A Morgan Hill woman told police she was worried a mountain lion
she had encountered on Sunday killed one of her dogs.
A Morgan Hill woman told police she was worried a mountain lion she had encountered on Sunday killed one of her dogs.
According to Morgan Hill Police Cpl. Melinda Zen, Davlyn Giovanetti and her three dogs, a pointer, a collie and a Shetland Sheepdog, were out for a walk in the same neighborhood where a mountain lion and her cub have a lair and were seen several times earlier this year. Giovanetti let the dogs off leash so they could run, but they caught the scent of something and took off.
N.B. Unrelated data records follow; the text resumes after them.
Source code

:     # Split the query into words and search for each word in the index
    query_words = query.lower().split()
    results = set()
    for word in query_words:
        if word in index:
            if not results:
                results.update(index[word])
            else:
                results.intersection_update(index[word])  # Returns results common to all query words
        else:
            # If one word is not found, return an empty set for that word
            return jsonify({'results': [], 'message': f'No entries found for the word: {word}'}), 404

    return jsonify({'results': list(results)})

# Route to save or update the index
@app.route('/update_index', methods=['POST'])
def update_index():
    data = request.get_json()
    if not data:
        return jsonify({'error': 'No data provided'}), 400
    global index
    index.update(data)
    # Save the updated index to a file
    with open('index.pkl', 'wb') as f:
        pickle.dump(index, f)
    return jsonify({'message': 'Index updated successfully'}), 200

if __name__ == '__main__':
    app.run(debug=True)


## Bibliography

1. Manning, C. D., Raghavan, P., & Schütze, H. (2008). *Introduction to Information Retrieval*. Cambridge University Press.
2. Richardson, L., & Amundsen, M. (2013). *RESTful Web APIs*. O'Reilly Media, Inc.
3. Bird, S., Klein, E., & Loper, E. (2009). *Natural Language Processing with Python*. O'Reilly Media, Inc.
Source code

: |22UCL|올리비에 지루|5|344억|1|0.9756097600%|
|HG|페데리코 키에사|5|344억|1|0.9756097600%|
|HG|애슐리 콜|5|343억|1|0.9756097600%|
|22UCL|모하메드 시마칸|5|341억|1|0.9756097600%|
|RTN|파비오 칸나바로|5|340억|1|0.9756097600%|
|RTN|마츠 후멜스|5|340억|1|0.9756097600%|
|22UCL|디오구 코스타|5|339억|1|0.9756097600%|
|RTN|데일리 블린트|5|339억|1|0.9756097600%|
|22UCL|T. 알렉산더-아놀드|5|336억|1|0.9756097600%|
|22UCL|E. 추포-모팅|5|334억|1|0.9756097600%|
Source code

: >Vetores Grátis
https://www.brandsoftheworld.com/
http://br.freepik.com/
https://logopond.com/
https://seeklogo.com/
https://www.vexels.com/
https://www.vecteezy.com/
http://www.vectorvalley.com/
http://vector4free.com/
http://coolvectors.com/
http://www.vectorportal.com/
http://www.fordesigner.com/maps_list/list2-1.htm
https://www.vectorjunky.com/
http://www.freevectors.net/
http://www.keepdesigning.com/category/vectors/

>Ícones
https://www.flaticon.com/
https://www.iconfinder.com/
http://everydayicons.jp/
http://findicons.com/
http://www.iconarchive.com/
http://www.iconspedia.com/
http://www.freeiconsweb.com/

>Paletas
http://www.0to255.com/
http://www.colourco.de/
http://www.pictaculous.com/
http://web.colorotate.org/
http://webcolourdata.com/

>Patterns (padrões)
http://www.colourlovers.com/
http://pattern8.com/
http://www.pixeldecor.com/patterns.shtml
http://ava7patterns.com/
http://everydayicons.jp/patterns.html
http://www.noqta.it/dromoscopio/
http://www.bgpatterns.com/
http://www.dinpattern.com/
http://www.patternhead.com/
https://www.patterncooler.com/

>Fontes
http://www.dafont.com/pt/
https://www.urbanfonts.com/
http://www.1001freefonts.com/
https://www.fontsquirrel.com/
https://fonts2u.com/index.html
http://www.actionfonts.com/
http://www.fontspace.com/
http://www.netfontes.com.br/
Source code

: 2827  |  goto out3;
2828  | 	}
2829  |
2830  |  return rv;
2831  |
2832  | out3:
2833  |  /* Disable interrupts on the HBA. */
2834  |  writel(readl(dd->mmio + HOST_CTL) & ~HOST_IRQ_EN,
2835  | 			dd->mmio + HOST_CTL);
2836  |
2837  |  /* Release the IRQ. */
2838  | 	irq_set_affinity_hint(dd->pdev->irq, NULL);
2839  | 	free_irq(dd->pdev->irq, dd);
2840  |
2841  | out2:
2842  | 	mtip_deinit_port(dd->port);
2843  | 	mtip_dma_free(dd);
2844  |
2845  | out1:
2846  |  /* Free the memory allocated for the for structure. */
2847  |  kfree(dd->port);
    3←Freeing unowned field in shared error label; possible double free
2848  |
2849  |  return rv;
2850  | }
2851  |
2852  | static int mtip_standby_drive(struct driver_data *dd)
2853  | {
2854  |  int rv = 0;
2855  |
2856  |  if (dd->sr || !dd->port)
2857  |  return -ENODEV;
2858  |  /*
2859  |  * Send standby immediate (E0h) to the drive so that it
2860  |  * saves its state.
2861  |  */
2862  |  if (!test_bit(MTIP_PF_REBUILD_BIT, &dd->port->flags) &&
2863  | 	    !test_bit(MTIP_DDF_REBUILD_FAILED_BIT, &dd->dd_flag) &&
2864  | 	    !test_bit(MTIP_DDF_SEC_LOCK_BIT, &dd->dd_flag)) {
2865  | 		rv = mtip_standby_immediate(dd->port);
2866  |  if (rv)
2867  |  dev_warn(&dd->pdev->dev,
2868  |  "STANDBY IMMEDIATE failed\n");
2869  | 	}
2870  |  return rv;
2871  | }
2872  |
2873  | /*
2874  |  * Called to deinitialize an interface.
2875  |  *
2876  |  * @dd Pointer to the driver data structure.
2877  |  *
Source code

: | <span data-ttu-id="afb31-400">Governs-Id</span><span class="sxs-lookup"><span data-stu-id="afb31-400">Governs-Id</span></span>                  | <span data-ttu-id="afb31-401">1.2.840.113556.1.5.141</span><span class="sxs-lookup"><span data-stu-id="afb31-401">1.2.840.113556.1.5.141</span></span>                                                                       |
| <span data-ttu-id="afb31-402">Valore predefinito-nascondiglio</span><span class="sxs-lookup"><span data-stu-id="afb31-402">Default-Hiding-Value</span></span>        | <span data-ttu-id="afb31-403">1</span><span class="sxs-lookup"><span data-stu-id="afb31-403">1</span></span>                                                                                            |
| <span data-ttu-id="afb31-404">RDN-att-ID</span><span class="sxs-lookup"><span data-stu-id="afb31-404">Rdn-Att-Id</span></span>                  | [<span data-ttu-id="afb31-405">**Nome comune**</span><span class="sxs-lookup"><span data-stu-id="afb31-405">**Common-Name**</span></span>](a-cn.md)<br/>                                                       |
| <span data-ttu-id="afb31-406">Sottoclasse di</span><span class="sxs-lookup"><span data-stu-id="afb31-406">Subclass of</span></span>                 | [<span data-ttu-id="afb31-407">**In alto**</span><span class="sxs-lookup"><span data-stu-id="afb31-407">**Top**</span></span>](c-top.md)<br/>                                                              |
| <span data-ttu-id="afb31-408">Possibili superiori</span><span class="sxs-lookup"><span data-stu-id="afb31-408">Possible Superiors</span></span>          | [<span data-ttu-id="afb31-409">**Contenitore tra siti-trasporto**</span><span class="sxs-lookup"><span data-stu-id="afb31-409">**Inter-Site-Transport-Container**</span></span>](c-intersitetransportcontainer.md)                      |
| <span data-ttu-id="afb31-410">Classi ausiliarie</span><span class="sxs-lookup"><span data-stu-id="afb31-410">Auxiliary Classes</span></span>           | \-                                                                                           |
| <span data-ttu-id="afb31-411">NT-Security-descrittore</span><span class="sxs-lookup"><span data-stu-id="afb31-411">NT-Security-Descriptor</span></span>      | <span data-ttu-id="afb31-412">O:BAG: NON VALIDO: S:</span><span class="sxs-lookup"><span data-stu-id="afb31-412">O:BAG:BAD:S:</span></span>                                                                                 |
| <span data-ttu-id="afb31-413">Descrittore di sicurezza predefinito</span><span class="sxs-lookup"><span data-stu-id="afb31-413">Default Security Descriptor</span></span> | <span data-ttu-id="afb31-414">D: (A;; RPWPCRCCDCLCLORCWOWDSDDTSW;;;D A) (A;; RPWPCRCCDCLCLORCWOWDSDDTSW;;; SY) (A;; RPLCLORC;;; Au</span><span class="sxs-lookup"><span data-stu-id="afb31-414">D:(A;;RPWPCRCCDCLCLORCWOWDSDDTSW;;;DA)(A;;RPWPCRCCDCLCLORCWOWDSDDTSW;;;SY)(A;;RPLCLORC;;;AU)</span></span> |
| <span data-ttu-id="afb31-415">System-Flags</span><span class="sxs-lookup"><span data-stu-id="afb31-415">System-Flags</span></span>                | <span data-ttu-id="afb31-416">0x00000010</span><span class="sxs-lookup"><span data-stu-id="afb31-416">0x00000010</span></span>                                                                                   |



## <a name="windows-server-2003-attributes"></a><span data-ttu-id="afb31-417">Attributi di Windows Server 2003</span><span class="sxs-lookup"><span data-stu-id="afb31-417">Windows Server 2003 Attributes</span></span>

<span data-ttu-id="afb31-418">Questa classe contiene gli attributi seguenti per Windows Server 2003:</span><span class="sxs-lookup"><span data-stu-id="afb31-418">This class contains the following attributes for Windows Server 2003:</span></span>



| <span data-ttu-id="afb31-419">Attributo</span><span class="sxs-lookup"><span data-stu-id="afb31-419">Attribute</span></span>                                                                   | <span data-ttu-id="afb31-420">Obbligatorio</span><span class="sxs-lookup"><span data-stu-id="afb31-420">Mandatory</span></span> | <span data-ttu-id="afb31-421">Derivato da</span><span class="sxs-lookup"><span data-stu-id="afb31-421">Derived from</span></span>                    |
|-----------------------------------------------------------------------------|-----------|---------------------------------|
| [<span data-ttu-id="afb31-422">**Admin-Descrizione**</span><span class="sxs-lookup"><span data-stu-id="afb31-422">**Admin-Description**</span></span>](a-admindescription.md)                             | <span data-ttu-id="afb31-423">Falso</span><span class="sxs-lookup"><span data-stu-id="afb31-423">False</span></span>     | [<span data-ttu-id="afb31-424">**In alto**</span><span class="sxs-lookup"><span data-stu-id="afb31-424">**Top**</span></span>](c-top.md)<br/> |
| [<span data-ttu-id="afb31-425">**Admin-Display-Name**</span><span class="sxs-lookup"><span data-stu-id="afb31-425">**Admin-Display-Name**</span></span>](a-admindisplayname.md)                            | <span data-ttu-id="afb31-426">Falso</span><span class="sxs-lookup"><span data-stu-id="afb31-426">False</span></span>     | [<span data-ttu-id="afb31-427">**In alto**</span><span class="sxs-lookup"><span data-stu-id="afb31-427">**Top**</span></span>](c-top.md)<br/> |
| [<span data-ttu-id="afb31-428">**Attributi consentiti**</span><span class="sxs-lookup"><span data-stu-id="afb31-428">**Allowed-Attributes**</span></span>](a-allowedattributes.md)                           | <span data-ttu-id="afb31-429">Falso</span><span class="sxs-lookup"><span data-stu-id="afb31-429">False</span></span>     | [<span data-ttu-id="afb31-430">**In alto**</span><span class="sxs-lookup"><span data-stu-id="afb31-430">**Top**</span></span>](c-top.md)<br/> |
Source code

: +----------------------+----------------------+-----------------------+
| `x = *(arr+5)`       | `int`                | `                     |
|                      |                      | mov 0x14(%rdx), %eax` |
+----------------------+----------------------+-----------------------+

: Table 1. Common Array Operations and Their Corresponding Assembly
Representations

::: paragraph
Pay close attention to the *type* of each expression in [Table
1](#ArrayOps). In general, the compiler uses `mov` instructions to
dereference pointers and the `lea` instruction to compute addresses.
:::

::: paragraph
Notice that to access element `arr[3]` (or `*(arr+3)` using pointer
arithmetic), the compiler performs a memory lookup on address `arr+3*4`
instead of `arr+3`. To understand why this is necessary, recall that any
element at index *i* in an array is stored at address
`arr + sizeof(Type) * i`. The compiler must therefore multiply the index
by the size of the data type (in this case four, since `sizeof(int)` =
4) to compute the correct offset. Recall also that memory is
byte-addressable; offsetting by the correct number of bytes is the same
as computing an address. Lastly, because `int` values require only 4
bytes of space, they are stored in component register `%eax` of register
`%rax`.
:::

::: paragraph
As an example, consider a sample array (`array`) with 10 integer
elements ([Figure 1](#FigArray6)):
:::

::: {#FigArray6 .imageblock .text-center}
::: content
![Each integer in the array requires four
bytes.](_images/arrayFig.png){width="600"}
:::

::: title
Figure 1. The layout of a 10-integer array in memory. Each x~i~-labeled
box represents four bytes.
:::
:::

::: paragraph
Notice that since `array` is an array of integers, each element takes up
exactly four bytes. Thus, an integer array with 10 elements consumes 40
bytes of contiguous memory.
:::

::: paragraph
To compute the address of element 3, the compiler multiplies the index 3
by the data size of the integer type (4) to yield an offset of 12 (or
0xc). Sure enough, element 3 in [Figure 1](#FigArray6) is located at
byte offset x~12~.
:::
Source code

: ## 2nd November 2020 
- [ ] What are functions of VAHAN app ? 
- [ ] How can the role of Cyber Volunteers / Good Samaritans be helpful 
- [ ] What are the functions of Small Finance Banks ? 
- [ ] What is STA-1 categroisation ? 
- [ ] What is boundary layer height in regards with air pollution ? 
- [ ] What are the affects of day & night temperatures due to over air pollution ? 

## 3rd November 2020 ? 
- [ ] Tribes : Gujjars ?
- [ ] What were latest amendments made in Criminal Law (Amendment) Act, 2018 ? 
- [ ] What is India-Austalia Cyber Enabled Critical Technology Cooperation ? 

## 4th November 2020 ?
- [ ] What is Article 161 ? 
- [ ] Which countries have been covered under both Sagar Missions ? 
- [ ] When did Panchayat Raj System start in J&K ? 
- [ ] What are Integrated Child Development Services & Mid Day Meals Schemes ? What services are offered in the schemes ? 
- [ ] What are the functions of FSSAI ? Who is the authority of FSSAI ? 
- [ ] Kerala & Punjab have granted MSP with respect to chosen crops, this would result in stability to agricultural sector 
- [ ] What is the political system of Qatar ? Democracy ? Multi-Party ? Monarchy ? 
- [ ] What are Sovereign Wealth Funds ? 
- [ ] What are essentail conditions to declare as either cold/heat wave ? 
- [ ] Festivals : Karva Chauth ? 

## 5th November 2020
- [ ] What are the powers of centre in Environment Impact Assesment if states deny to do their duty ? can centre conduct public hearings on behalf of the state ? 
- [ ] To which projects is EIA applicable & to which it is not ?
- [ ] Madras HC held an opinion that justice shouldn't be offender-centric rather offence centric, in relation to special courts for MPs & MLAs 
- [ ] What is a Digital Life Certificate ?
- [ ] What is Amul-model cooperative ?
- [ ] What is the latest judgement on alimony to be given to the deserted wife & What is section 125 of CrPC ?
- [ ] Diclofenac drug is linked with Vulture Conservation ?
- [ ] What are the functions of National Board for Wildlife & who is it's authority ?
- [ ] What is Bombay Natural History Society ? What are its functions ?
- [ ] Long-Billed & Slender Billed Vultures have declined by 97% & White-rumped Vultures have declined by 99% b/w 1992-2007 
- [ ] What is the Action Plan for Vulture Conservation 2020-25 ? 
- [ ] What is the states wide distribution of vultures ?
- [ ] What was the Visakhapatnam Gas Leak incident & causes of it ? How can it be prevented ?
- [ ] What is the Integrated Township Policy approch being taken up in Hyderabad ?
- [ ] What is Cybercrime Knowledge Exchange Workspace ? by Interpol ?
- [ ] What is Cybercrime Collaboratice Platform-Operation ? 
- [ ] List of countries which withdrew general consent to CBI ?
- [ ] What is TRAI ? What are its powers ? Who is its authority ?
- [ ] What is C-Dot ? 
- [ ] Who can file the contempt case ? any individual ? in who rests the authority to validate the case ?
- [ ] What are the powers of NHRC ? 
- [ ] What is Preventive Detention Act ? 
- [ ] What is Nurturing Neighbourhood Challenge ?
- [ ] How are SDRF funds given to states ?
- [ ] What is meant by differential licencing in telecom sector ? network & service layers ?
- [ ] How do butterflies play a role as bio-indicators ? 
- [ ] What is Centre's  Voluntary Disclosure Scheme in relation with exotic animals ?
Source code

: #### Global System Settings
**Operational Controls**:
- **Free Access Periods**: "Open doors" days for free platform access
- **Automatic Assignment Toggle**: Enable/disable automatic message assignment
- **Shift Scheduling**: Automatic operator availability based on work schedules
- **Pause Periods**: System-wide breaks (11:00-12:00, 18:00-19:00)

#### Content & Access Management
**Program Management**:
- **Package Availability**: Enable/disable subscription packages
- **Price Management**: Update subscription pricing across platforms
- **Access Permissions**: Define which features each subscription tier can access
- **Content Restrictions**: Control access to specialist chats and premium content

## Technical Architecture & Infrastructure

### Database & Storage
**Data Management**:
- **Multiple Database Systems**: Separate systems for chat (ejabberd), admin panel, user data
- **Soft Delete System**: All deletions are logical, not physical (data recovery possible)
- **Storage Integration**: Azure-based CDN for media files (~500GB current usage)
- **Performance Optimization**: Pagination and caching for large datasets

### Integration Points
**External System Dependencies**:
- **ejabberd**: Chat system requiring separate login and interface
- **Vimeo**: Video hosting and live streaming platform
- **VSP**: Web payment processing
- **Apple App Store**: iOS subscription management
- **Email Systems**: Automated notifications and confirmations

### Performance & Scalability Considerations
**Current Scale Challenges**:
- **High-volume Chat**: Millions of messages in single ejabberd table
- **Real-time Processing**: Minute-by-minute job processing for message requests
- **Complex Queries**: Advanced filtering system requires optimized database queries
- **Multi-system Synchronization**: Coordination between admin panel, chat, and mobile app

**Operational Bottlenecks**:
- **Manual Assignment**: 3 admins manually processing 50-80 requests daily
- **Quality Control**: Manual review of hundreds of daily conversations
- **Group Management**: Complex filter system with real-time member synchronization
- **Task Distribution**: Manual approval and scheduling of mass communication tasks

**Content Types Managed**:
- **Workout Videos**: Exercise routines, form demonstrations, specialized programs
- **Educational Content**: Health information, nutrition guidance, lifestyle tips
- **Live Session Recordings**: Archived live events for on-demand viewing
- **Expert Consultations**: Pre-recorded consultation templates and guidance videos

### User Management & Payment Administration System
When only the pointer and the collie returned, Giovanetti went walking in a dry creek bed to look for the 2-year-old Sheltie – which resembles a small collie – and she came upon a full-grown mountain lion about 30 feet away.
“It was a harrowing experience,” Davlyn Giovanetti said. “I was so worried because my dog just doesn’t do this (run away).”
Giovanetti said she has had other encounters with lions and was quite sure it was a mountain lion, not a bobcat. Police agree it probably was a mountain loin, according MHPD Lt. Terrie Booten, and Giovanetti was lucky the situation didn’t get worse.
“She did all the wrong things,” Booten said. “She backed away and crouched behind a bush.”
State Fish and Game Warden Kyle Kroll, who was called to the scene Sunday, agreed with Booten.
“If you come upon a mountain lion, you should make yourself as big and as noisy as possible,” Kroll said. “Hunkering down makes you look like prey and invites an attack – jumping up and down could scare the lion and make it run away.”
The lion looked at Giovanetti, Kroll said, and walked off, not attempting an attack. After she called police on her cell phone at 12:19 p.m., they combed the area looking for the lion, the dog or any evidence of a confrontation.
Kroll said he thought the dog may have been hiding scared somewhere and would possibly show up. Giovenetti’s Sheltie returned home early Monday morning.
Shortly after Giovanetti called police, a neighbor of hers told Kroll he was walking across a small bridge on his property, on his way to an observatory, when he noticed something dark under the bridge.
“At first he thought it was a fox,” Kroll said, “but since it did not have a bushy tail he thought it was probably a lion cub.”
The cub ran into a nearby culvert, about 12 inches in diameter; neighbors piled rocks at the opening, which Kroll later removed.
“I wasn’t sure if the cub was still there,” Kroll said, “but I moved the rocks so it could meet up with its mother after everything calmed down.”
Kroll advised pet owners in mountain lion territory, similar to Morgan Hill’s eastern and western hills, to bring dogs and cats in at night and during dusk and dawn, prime lion hunting times.
In late March this year, police found three cubs in the back yard of a house near Llagas and Hale avenues, next to Shadow Mountain School.
One was tranquilized and released in the back country, a second escaped and was hit by a car and killed and the third was shot and killed because it tried to claw through the screen door of a house. Morgan Hill police received many angry calls, e-mails and letters accusing them of unacceptable cruelty to the cats but Fish and Game wardens said the police acted responsibly. The incident gained attention nationwide.
Mountain lion experts said the increasing encounters between lions and humans is caused by residential areas pushing further into the lions’ territory.